Wie "Querdenker" die Welt sehen

Ihr Gesellschaftsbild ist von tiefem Misstrauen gegenüber staatlichen Institutionen und den klassischen Medien geprägt, weshalb die "Querdenker" meistens grundsätzlich davon ausgehen, dass hinter gesellschaftlichen Problemen eine Verschwörung gegen die Bürger steckt. Dazu kommt teilweise auch esoterisches Denken, da Esoterik mit der Vorstellung von verlorenem oder verborgenen Wissen arbeitet, und daher ähnliche Erklärungen bietet wie Verschwörungstheorien.

Dass die Bewegung in sich so widersprüchlich wirkt, hängt auch damit zusammen, dass sie sich dagegen wehrt, sich auf dem politischen Parteienspektrum als "links" oder "rechts" einordnen zu lassen. Das zeigt sich im Camp am Großen Stern etwa an einem Plakat, auf dem steht: "Weder links noch rechts, sondern entsetzt". Auf einem anderen findet sich der Ausspruch: "Es lebe die Freiheit!"
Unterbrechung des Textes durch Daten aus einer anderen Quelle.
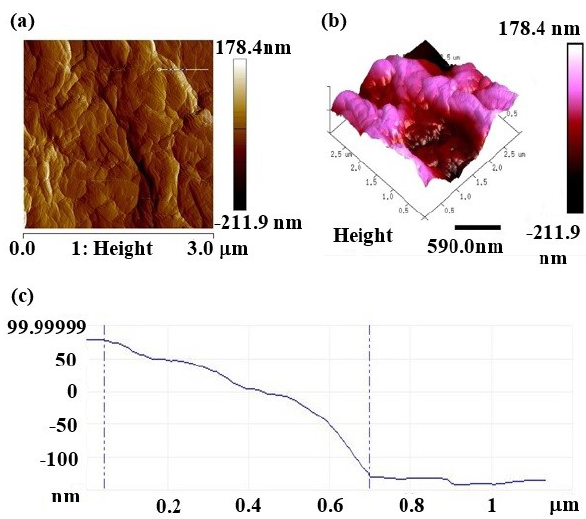
Figure 4. FESEM images of ( a ) GO; GO electrochemically reduced at ( b ) 5 V, ( c ) 10 V, ( d ) 15 V, ( e ) 20 V, and ( f ) 25 V.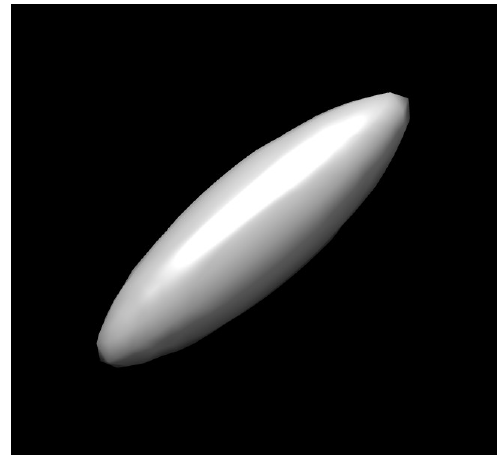
Figure 7. Image reconstructed from one particle per diffraction patten.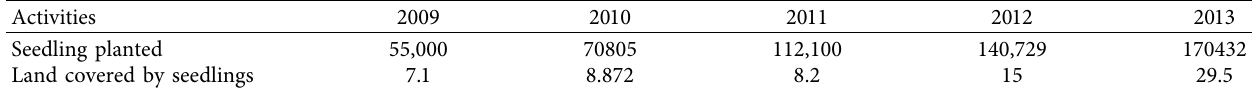
Table 8: Seedlings planted in the natural forest for the last five years.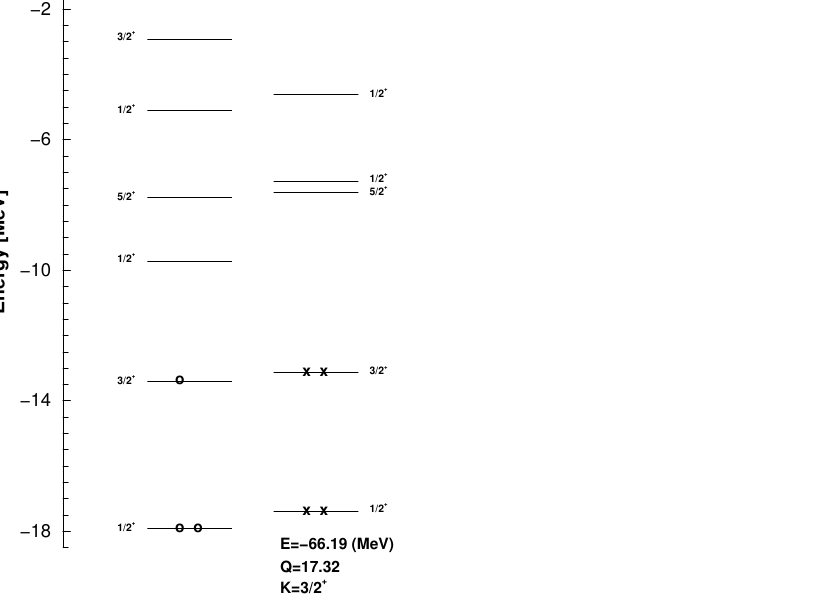
Figure 3. HF single-particle spectra for 23 Na corresponding to lowest configuration. In the figure, circles represent protons and crosses represent neutrons. The HF energy E in MeV, mass quadrupole moment Q in units of the square of the oscillator length parameter and the total azimuthal quantum number K are given in the figure.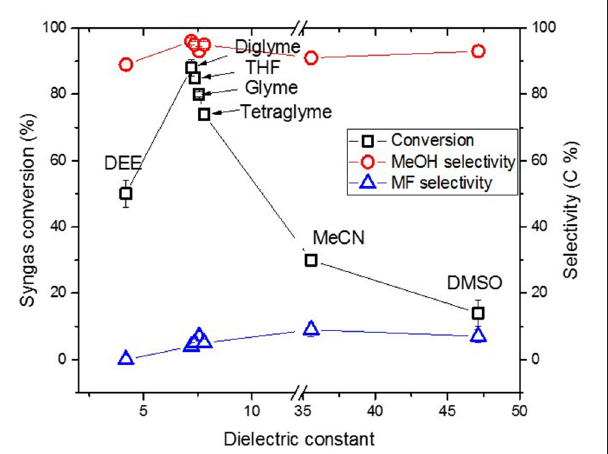
FIGURE 10 | Syngas conversion and selectivity versus dielectric constant of solvent in the CuO/SiO 2 catalyzed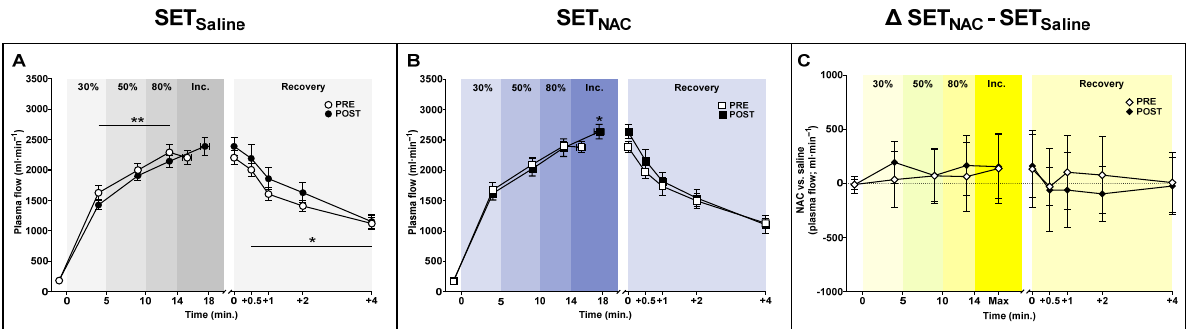
Figure 3. Effect of speed endurance training (SET) on femoral arterial plasma flow without and with N -acetylcysteine infusion. Femoral arterial plasma flow before, during, and after knee-extensor exercise without (( A ), SET Saline , n = 10), and with N -acetylcysteine (( B ), SET NAC , n = 9) infusion as well as difference ( ∆ ) between SET NAC and SET Saline (( C ), n = 9) before (Pre) and after (Post) SET. ** Post different from Pre ( p < 0.05). * Post different from Pre ( p < 0.05). Data are presented as mean ± SEM (SET Saline and SET NAC ) or mean ± 95% CI ( ∆ SET NAC − SET Saline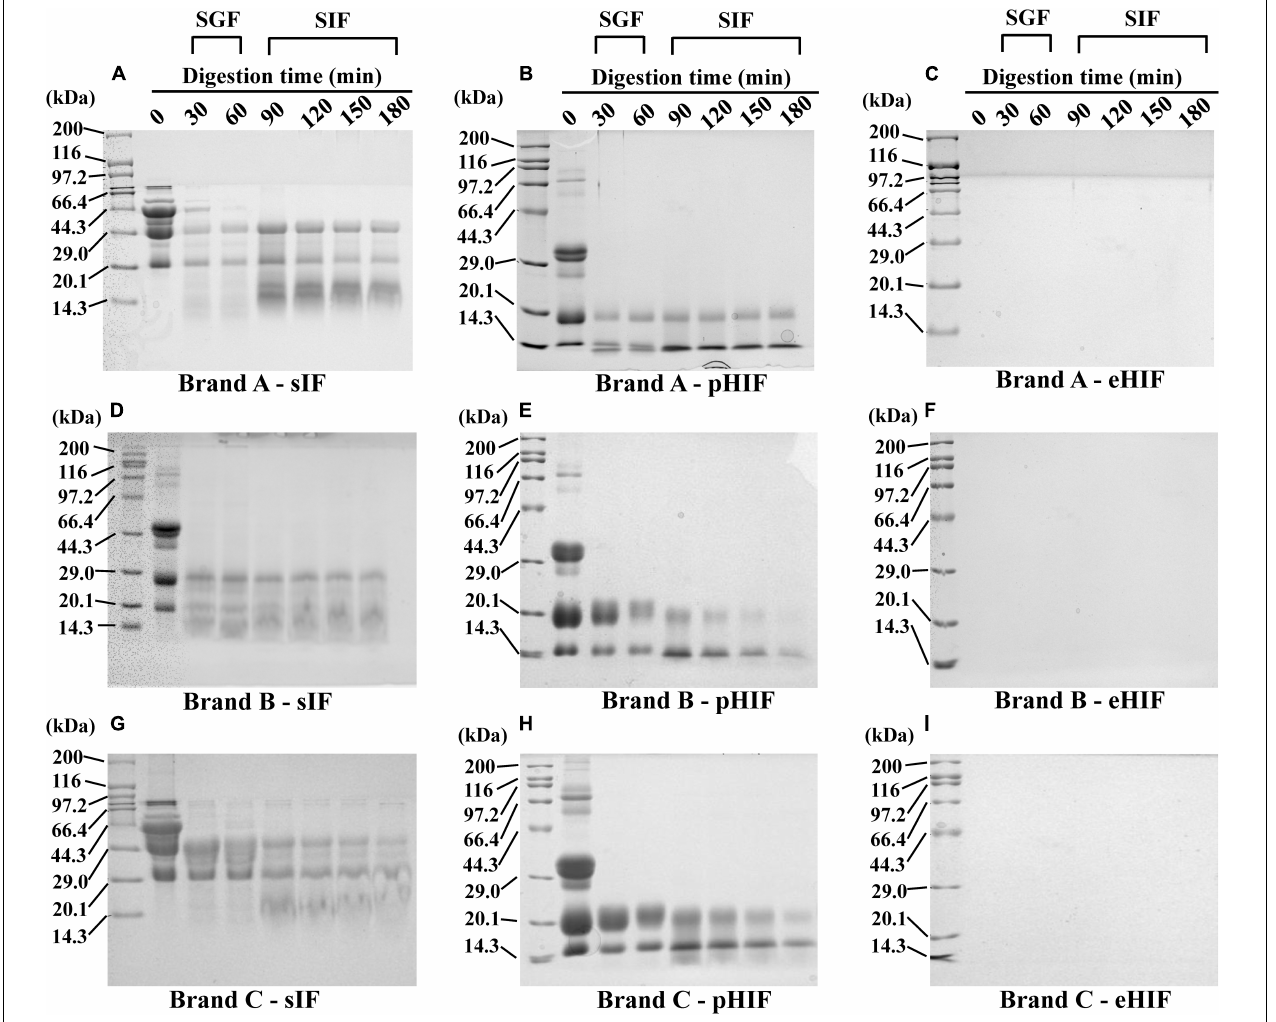
FIGURE 1 | SDS–PAGE. (A–C) Represent protein electrophoresis of the brand A of the sIF, pHIF, and eHIF after SGF and SIF digestion, respectively. (D–F) Represent protein electrophoresis of the brand B of the sIF, pHIF, and eHIF after SGF and SIF digestion, respectively. (G–I) Represent the protein electrophoresis of the brand C of the sIF, pHIF, and eHIF after SGF and SIF digestion, respectively.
Ein Passant kritisiert die "Querdenker"

Diese Freiheit des Individuums ist nämlich der wichtigste Wert der Bewegung. Links oder rechts zu sein kommt nur an zweiter oder dritter Stelle, weswegen auf "Querdenken"-Demos linksextreme Anarchisten zusammen mit rechtsextremen Reichsbürgern marschieren. Der gemeinsame Wille zur absoluten Freiheit und Unabhängigkeit vom Staat verbindet sie am Ende.
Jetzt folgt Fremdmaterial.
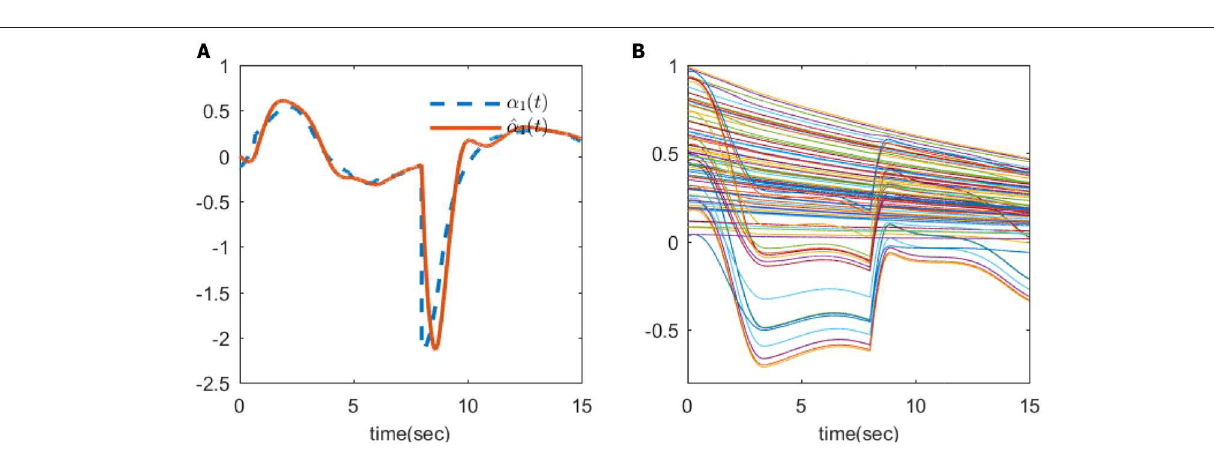
FIGURE 3 | Virtual input and NN parameters in (A) virtual inputs α 1 ( t ) and α 2 ( t ); (B) NN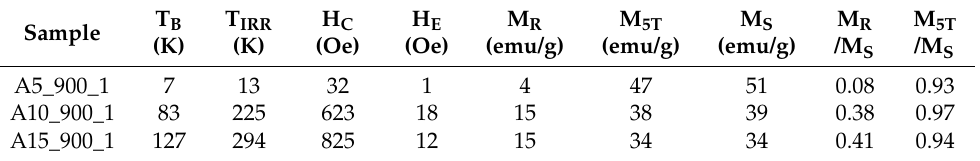
Table 1. Magnetic parameters for the 5 wt%, 10 wt% and 15 wt% CuFe 2 O 4 -SiO 2 nanocomposite aerogel samples. Relevant parameters are indicated as T B (blocking temperature), T IRR (irreversibility temperature), H C (coercivity), H E (exchange bias), M R (remanent magnetization, M 5T (maximum magnetization, M S (saturation magnetization). Hysteresis loops were recorded at 5 K. Values were determined according to what was reported in the Materials and Methods section. Sample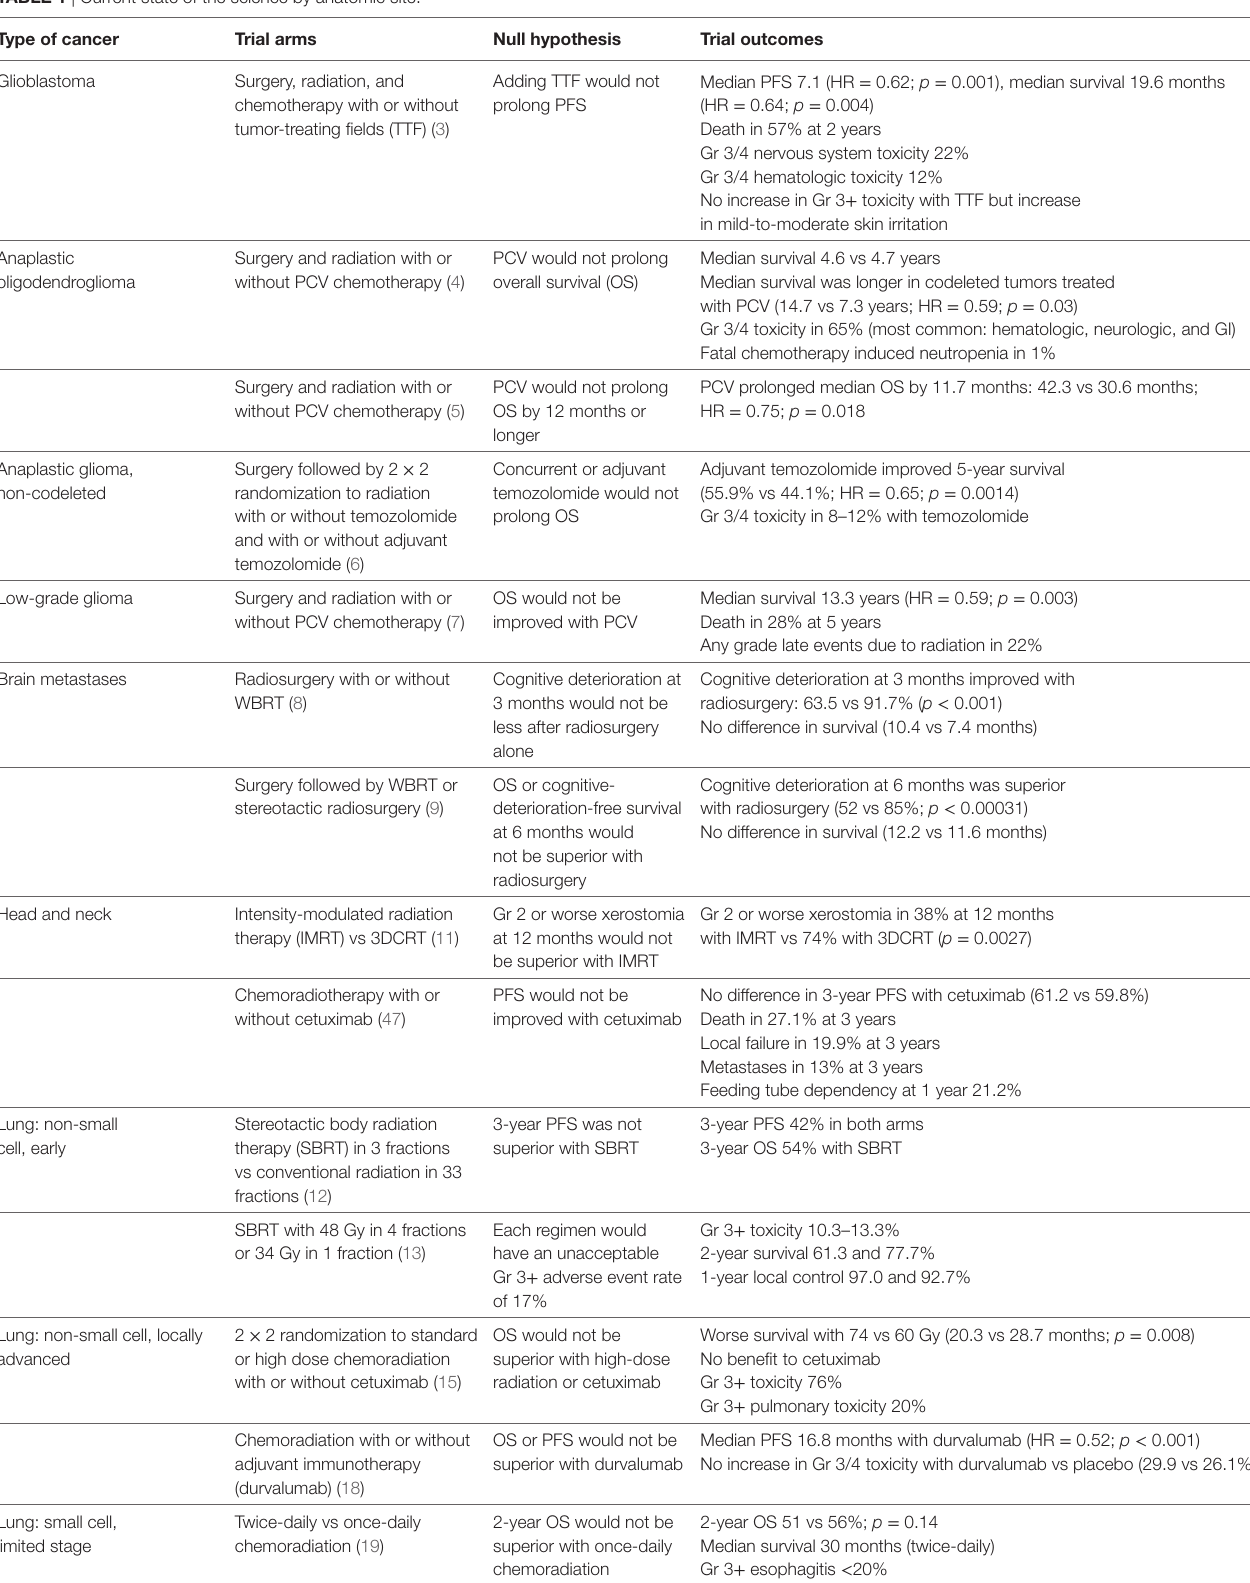
TABLe 1 | Current state of the science by anatomic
Ihre Mitmenschen von dieser Sicht auf die Welt zu überzeugen, gelingt den "Querdenkern" am Freitagmittag aber kaum. Passanten und abgestiegene Radfahrer quetschen sich zwischen Zelten und der improvisierten Lkw-Bühne hindurch und bleiben nur selten stehen, um den Reden zuzuhören oder einen Flyer mitzunehmen. Ein Jogger ruft dem t-online-Reporter im Vorbeilaufen zu: "Lass dich bloß nicht von denen anstecken!" Und so bleibt das "Querdenken"-Camp, zumindest an diesem Tag, vor allem eines: eine kleine Verkehrsbehinderung.